Nous sommes arrivés à Irénée, qui clôt cette première période de la formation du recueil évangélique. Ce Père est l’un des derniers porteurs des souvenirs personnels légués à l’Église par les membres du cercle apostolique, souvenirs qu’il avait apportés avec lui d’Asie Mineure en Gaule. Il appelle le recueil des évangiles canoniques « la colonne et l’appui de l’Église. » L’authenticité et l’autorité de ces quatre écrits, qui pour lui n’en font qu’un, l’Évangile à quatre faces, sont à ses yeux des faits aussi incontestables que, dans l’ordre de la nature, celui des quatre points cardinaux, et, dans le domaine de l’histoire, celui des quatre formes de l’alliance divine, celles de Noé, d’Abraham, de Moïse et de Jésus-Christ. Ce n’est certainement pas des analogies tirées de ces deux domaines qu’il conclut à la nécessité de quatre évangiles, ni plus, ni moins ; mais c’est parce que ce nombre lui était donné d’une manière absolument certaine par la tradition de toute l’Eglise, qu’il croit pouvoir en constater l’analogie avec ces faits, non moins divins et inébranlables, de la nature et de l’histoire.

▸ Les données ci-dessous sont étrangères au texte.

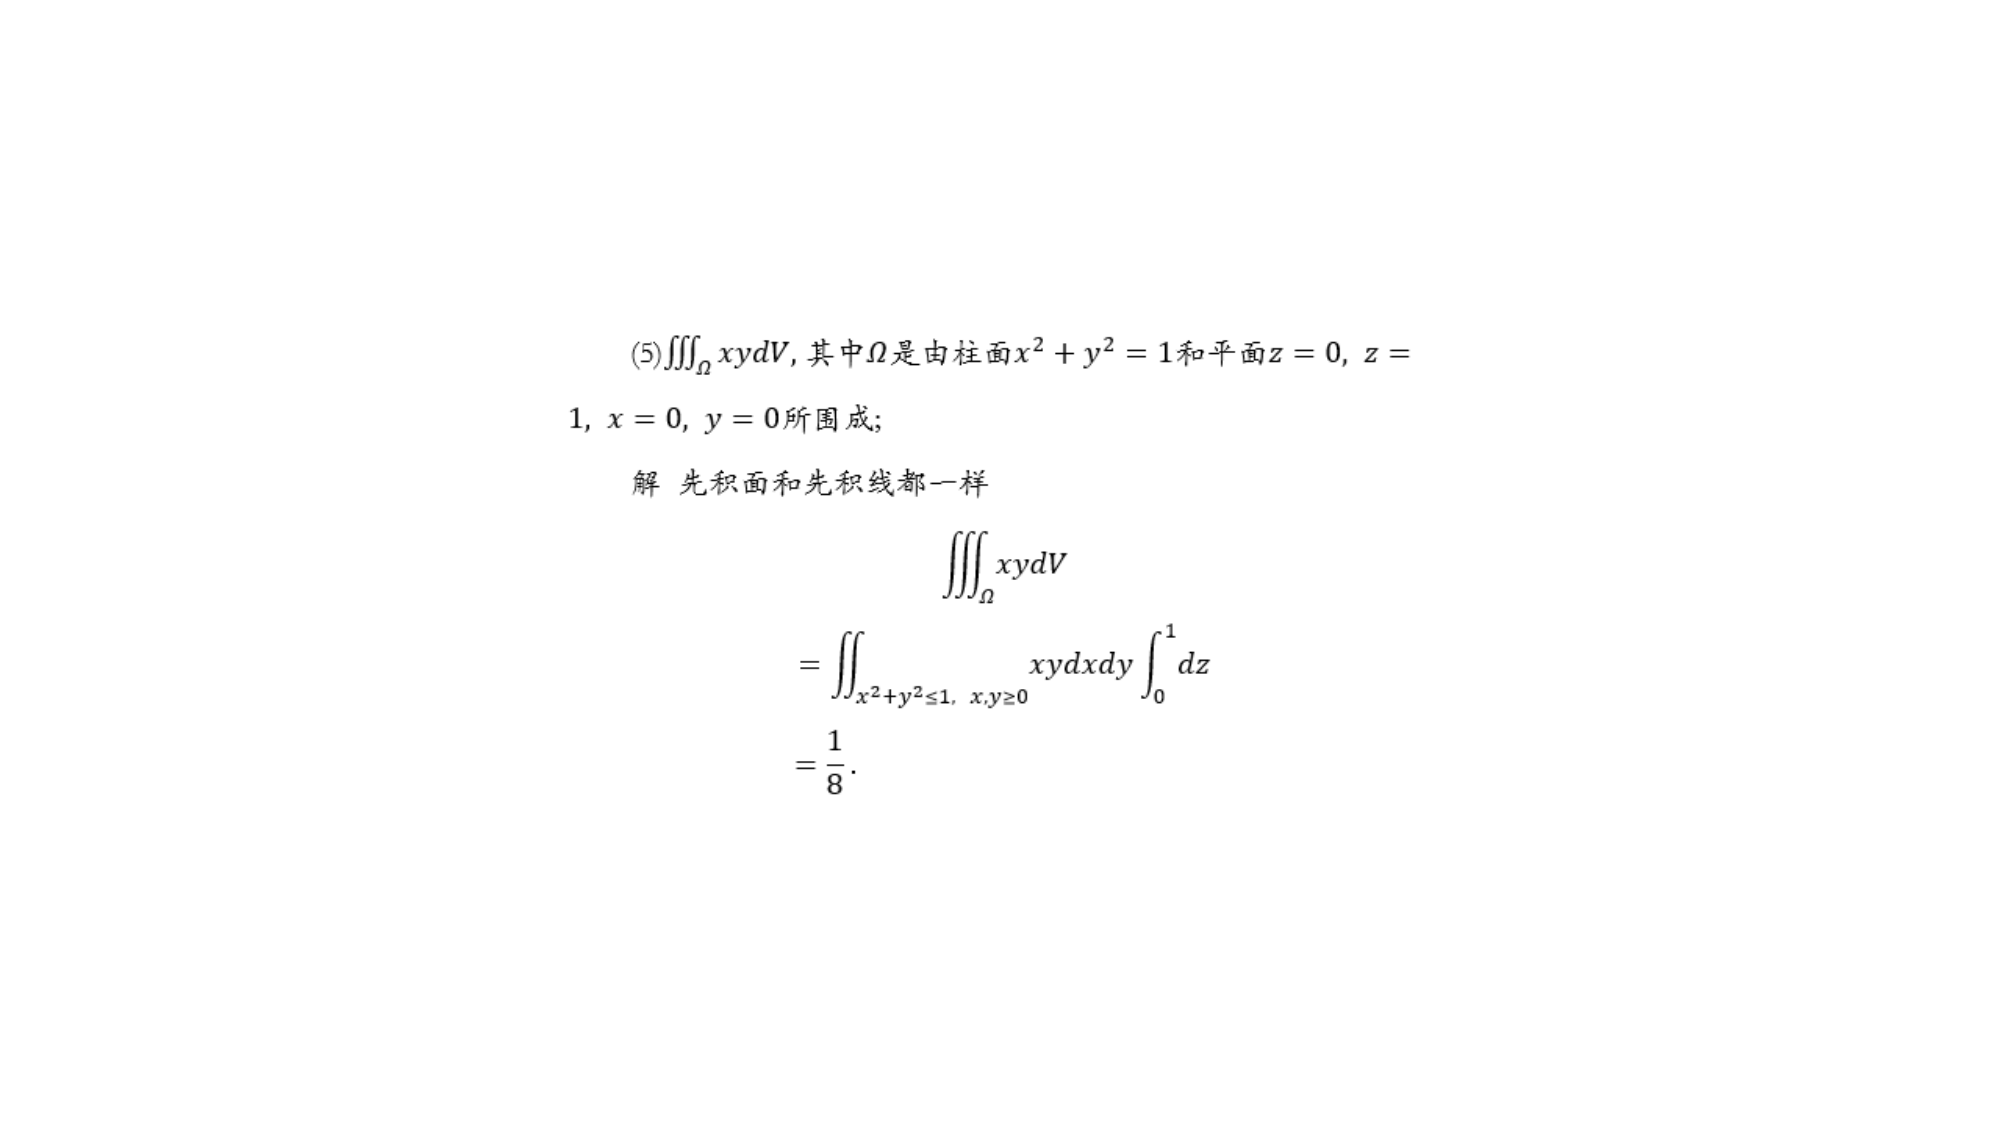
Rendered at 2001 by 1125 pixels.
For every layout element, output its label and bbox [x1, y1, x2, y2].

picture [552, 292, 1448, 833]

A peu près à l’époque d’Irénée, nous rencontrons deux paroles écrites l’une en Egypte, l’autre en Syrie, qui s’accordent avec les déclarations de ce Père : celle, déjà citée, de Clément d’Alexandrie, qui, à l’occasion d’un passage de l’évangile des Égyptiens mentionné par lui, ajoute expressément cette remarque : « Mais cet écrit n’est point au nombre des quatre évangiles qui nous ont été transmis » (Strom. III, p. 553) ; l’autre, de Sérapion, évêque d’Antioche, vers 190, qui ayant trouvé l’évangile dit de Pierre dans une paroisse de son diocèse, nommée Rhossus, l’approuva ; d’abord, puis le rejeta après examen plus approfondi, en donnant cette explication : « Pour nous, frères, nous recevons Pierre et les autres apôtres comme le Christ ; mais, en gens avisés, nous rejetons les écrits faussement publiés sous leurs noms, sachant bien que ces écrits-là ne nous ont pas été transmis » (γιννώσκοντες οτι τὰ τοιαῦτα οὐ παρελάβομεν, Eus. H. E., VI, 12).
On peut affirmer avec certitude que cette reconnaissance de nos quatre évangiles et d’eux seuls était un fait définitivement acquis trente à quarante ans avant la fin du second siècle. Les âges suivants n’y ont rien changé. Au commencement du troisième siècle, Origène s’exprime ainsi (Eus. H. E. VI, 25) : « Selon que je l’ai appris par la tradition touchant les quatre évangiles qui seuls aussi sont reçus sans contradiction dans toute l’Église de Dieu qui est sous le ciel. » Un siècle plus tard, une déclaration toute semblable d’Eusèbe prouve que, dans l’intervalle, rien n’avait été changé ni par le retranchement d’un des quatre, ni par l’adjonction d’un cinquième. Il dit (III, 25) : « Au premier rang des livres universellement reçus on doit placer le saint quadrige des évangiles (τὴν ἁγίαν τῶν εὐαγγελίων τετρακτύν). » Lors donc que vers le milieu et dans les dernières années du quatrième siècle intervinrent pour la première fois des décisions officielles, les évêques, réunis en synodes à Laodicée, à Hippone et à Carthage, n’eurent autre chose à faire qu’à constater et à sanctionner ce que la tradition et l’histoire avaient fait avant eux.